I am grateful to the former Prime Minister, Boris Johnson, for nominating me, and pay tribute to his remarkable achievement in opening a new chapter in Britain’s constitutional and political history. One consequence, this Bill to revoke retained EU law and provide for a homegrown alternative, has won the broad support of the Opposition. It was anticipated in 2018 by the then Chancellor, Philip Hammond, now my noble friend Lord Hammond of Runnymede, who explained that the laws for such an important sector of our economy should be made in this country and under the jurisdiction of our courts.

The Bill reflects the continuity of recent political history and therefore links to my own working life, which began as a historian in Cambridge, where I had moved from my native Dublin. I later switched to contemporary policy, initially education, and then founded and established a think tank in London, Politeia, to bring academic and other specialist attention to broad matters of social, economic and constitutional policy, working with different parties and politicians.
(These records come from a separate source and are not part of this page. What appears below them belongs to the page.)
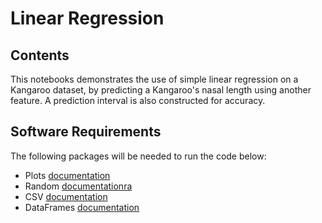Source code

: # Linear Regression

## Contents
This notebooks demonstrates the use of simple linear regression on a Kangaroo dataset, by predicting a Kangaroo's nasal length using another feature. A prediction interval is also constructed for accuracy.  

## Software Requirements
The following packages will be needed to run the code below: 

* Plots [documentation](http://docs.juliaplots.org/latest/)
* Random [documentationra](https://docs.julialang.org/en/v1/stdlib/Random/)
* CSV [documentation](https://csv.juliadata.org/stable/)
* DataFrames [documentation](https://dataframes.juliadata.org/stable/)
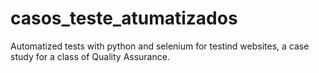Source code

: # casos_teste_atumatizados
Automatized tests with python and selenium for testind websites, a case study for a class of Quality Assurance.
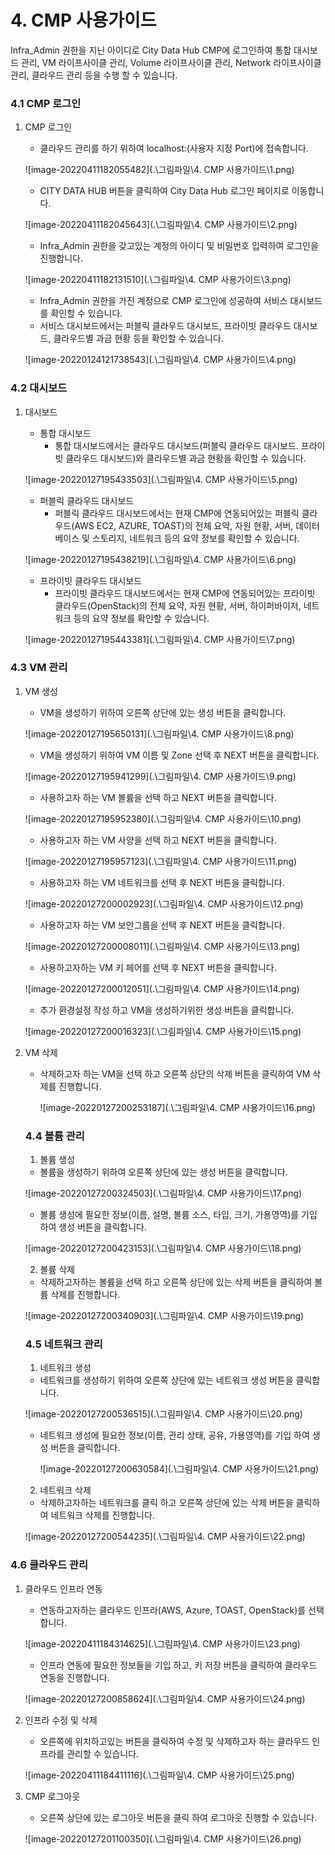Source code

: # 4. CMP 사용가이드

Infra_Admin 권한을 지닌 아이디로 City Data Hub CMP에 로그인하여 통합 대시보드 관리, VM 라이프사이클 관리, Volume 라이프사이클 관리, Network 라이프사이클 관리, 클라우드 관리 등을 수행 할 수 있습니다.



### 4.1 CMP 로그인

1. CMP 로그인
   + 클라우드 관리를 하기 위하여 localhost:(사용자 지정 Port)에 접속합니다.

   ![image-20220411182055482](.\그림파일\4. CMP 사용가이드\1.png)

   + CITY DATA HUB 버튼을 클릭하여 City Data Hub 로그인 페이지로 이동합니다.

   ![image-20220411182045643](.\그림파일\4. CMP 사용가이드\2.png)

   + Infra_Admin 권한을 갖고있는 계정의 아이디 및 비밀번호 입력하여 로그인을 진행합니다.

   ![image-20220411182131510](.\그림파일\4. CMP 사용가이드\3.png)

   + Infra_Admin 권한을 가진 계정으로 CMP 로그인에 성공하여 서비스 대시보드를 확인할 수 있습니다.
   + 서비스 대시보드에서는 퍼블릭 클라우드 대시보드, 프라이빗 클라우드 대시보드, 클라우드별 과금 현황 등을 확인할 수 있습니다.
   
   ![image-20220124121738543](.\그림파일\4. CMP 사용가이드\4.png)
   
   

### 4.2 대시보드

1. 대시보드

   + 통합 대시보드
     - 통합 대시보드에서는 클라우드 대시보드(퍼블릭 클라우드 대시보드. 프라이빗 클라우드 대시보드)와 클라우드별 과금 현황을 확인할 수 있습니다.
   
   ![image-20220127195433503](.\그림파일\4. CMP 사용가이드\5.png)
   
   + 퍼블릭 클라우드 대시보드
     - 퍼블릭 클라우드 대시보드에서는 현재 CMP에 연동되어있는 퍼블릭 클라우드(AWS EC2, AZURE, TOAST)의 전체 요약, 자원 현황, 서버, 데이터베이스 및 스토리지, 네트워크 등의 요약 정보를 확인할 수 있습니다.

   ![image-20220127195438219](.\그림파일\4. CMP 사용가이드\6.png)

   + 프라이빗 클라우드 대시보드
     - 프라이빗 클라우드 대시보드에서는 현재 CMP에 연동되어있는 프라이빗 클라우드(OpenStack)의 전체 요약, 자원 현황, 서버, 하이퍼바이저, 네트워크 등의 요약 정보를 확인할 수 있습니다.
   
   ![image-20220127195443381](.\그림파일\4. CMP 사용가이드\7.png)



### 4.3 VM 관리

1. VM 생성

   + VM을 생성하기 위하여 오른쪽 상단에 있는 생성 버튼을 클릭합니다.

   ![image-20220127195650131](.\그림파일\4. CMP 사용가이드\8.png)

   + VM을 생성하기 위하여 VM 이름 및 Zone 선택 후 NEXT 버튼을 클릭합니다.

   ![image-20220127195941299](.\그림파일\4. CMP 사용가이드\9.png)

   + 사용하고자 하는 VM 볼륨을 선택 하고 NEXT 버튼을 클릭합니다.

   ![image-20220127195952380](.\그림파일\4. CMP 사용가이드\10.png)

   + 사용하고자 하는 VM 사양을 선택 하고 NEXT 버튼을 클릭합니다.

   ![image-20220127195957123](.\그림파일\4. CMP 사용가이드\11.png)

   + 사용하고자 하는 VM 네트워크를 선택 후 NEXT 버튼을 클릭합니다.

   ![image-20220127200002923](.\그림파일\4. CMP 사용가이드\12.png)

   + 사용하고자 하는 VM 보안그룹을 선택 후 NEXT 버튼을 클릭합니다.

   ![image-20220127200008011](.\그림파일\4. CMP 사용가이드\13.png)

   + 사용하고자하는 VM 키 페어를 선택 후 NEXT 버튼을 클릭합니다.

   ![image-20220127200012051](.\그림파일\4. CMP 사용가이드\14.png)

   + 추가 환경설정 작성 하고 VM을 생성하기위한 생성 버튼을 클릭합니다.

   ![image-20220127200016323](.\그림파일\4. CMP 사용가이드\15.png)

2. VM 삭제

   + 삭제하고자 하는 VM을 선택 하고 오른쪽 상단의 삭제  버튼을 클릭하여 VM 삭제를 진행합니다.

     ![image-20220127200253187](.\그림파일\4. CMP 사용가이드\16.png)

   

   ### 4.4 볼륨 관리

   1. 볼륨 생성

   + 볼륨을 생성하기 위하여 오른쪽 상단에 있는 생성 버튼을 클릭합니다.

   ![image-20220127200324503](.\그림파일\4. CMP 사용가이드\17.png)

   + 볼륨 생성에 필요한 정보(이름, 설명, 볼륨 소스, 타입, 크기, 가용영역)를 기입 하여 생성 버튼을 클릭합니다.

   ![image-20220127200423153](.\그림파일\4. CMP 사용가이드\18.png)

   2. 볼륨 삭제

   + 삭제하고자하는 볼륨을 선택 하고 오른쪽 상단에 있는 삭제 버튼을 클릭하여 볼륨 삭제를 진행합니다.

   ![image-20220127200340903](.\그림파일\4. CMP 사용가이드\19.png)

   

   ### 4.5 네트워크 관리

   1. 네트워크 생성

   + 네트워크를 생성하기 위하여 오른쪽 상단에 있는 네트워크 생성 버튼을 클릭합니다.

   ![image-20220127200536515](.\그림파일\4. CMP 사용가이드\20.png)

   + 네트워크 생성에 필요한 정보(이름, 관리 상태, 공유, 가용영역)를 기입 하여 생성 버튼을 클릭합니다.

     ![image-20220127200630584](.\그림파일\4. CMP 사용가이드\21.png)

   2. 네트워크 삭제

   + 삭제하고자하는 네트워크를 클릭 하고 오른쪽 상단에 있는 삭제 버튼을 클릭하여 네트워크 삭제를 진행합니다.

   ![image-20220127200544235](.\그림파일\4. CMP 사용가이드\22.png)

### 4.6 클라우드 관리

1. 클라우드 인프라 연동

   + 연동하고자하는 클라우드 인프라(AWS, Azure, TOAST, OpenStack)를 선택합니다.

   ![image-20220411184314625](.\그림파일\4. CMP 사용가이드\23.png)

   + 인프라 연동에 필요한 정보들을 기입 하고, 키 저장 버튼을 클릭하여 클라우드 연동을 진행합니다.

   ![image-20220127200858624](.\그림파일\4. CMP 사용가이드\24.png)

2. 인프라 수정 및 삭제

   + 오른쪽에 위치하고있는 버튼을 클릭하여 수정 및 삭제하고자 하는 클라우드 인프라를 관리할 수 있습니다.

   ![image-20220411184411116](.\그림파일\4. CMP 사용가이드\25.png)

3. CMP 로그아웃

   + 오른쪽 상단에 있는 로그아웃 버튼을 클릭 하여 로그아웃 진행할 수 있습니다.

   ![image-20220127201100350](.\그림파일\4. CMP 사용가이드\26.png)
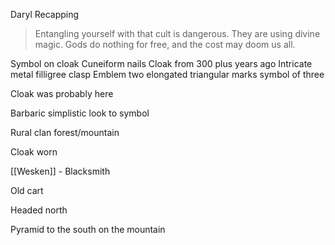 Daryl Recapping

> Entangling yourself with that cult is dangerous. They are using divine magic. Gods do nothing for free, and the cost may doom us all.

Symbol on cloak 
Cuneiform nails
Cloak from 300 plus years ago
Intricate metal filligree clasp
Emblem two elongated triangular marks
symbol of three

Cloak was probably here

Barbaric simplistic look to symbol

Rural clan forest/mountain

Cloak worn 

[[Wesken]] - Blacksmith

Old cart


Headed north 

Pyramid to the south on the mountain

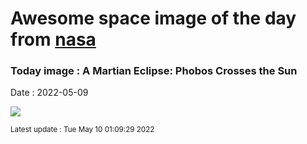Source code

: 
# Awesome space image of the day from [nasa](https://api.nasa.gov/)

### Today image : A Martian Eclipse: Phobos Crosses the Sun

Date : 2022-05-09


![](https://www.youtube.com/embed/aKK7vS2CHC8?rel=0)

<small>Latest update : Tue May 10 01:09:29 2022</small>


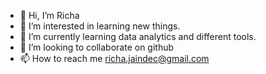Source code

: - 👋 Hi, I’m Richa
- 👀 I’m interested in learning new things.
- 🌱 I’m currently learning data analytics and different tools.
- 💞️ I’m looking to collaborate on github
- 📫 How to reach me richa.jaindec@gmail.com

<!---
richajaindec/richajaindec is a ✨ special ✨ repository because its `README.md` (this file) appears on your GitHub profile.
You can click the Preview link to take a look at your changes.
--->
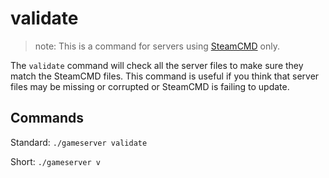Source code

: # validate

> note: This is a command for servers using [SteamCMD](../steamcmd/) only.

The `validate` command will check all the server files to make sure they match the SteamCMD files. This command is useful if you think that server files may be missing or corrupted or SteamCMD is failing to update.

## Commands

Standard: `./gameserver validate`

Short: `./gameserver v`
More recently, we have published material on the financial sector as part of our work on the future legal framework for trade in goods and services. I therefore declare a special interest in this subject and have written on it, although not at great length.

The Bill aims to revoke retained EU law for the sector and replace it with legislation that builds on the UK’s approach. Under it, UK regulators will have certain powers but also obligations to promote competition and medium to long-term growth. It envisages that the regulators will be accountable to Parliament via the House of Commons Treasury Select Committee and will report on their policy, consult, and engage with statutory bodies.

The Bill, therefore, is concerned in a practical way with a more abstract problem: the role played by officials operating the system under the laws made by Parliament. It aims for regulator accountability, something that will be music to the ears of many, often small businesses which are reluctant to act competitively because they fear they may fall foul of the regulator, although observing the law, and do not understand the mysterious application of the rules.

I hope we shall consider how the Bill’s approach to these two central regulator aims, accountability and competition, can be further strengthened, to avoid the erosion of one of the most dynamic sectors the world has ever known. Competition, the rule of good, clear law and a free economy encouraged businesses to start up and flourish in the City of London, a port and commercial centre to which merchants, shipowners, insurance underwriters and other entrepreneurs flocked, establishing banks and businesses. In this country, small entrepreneurs who staked their future on a start-up could enter the market knowing where they stood in law, and that the laws of this country would act as fairly for them as for established businesses. The Bill opens a new era in the story of this dynamic sector. Providing competition and regulator accountability can be achieved, it will help the sector to be a world leader. I welcome this measure and its aims, with one caveat: that Parliament, in giving the regulators greater powers, does not give them a blank cheque.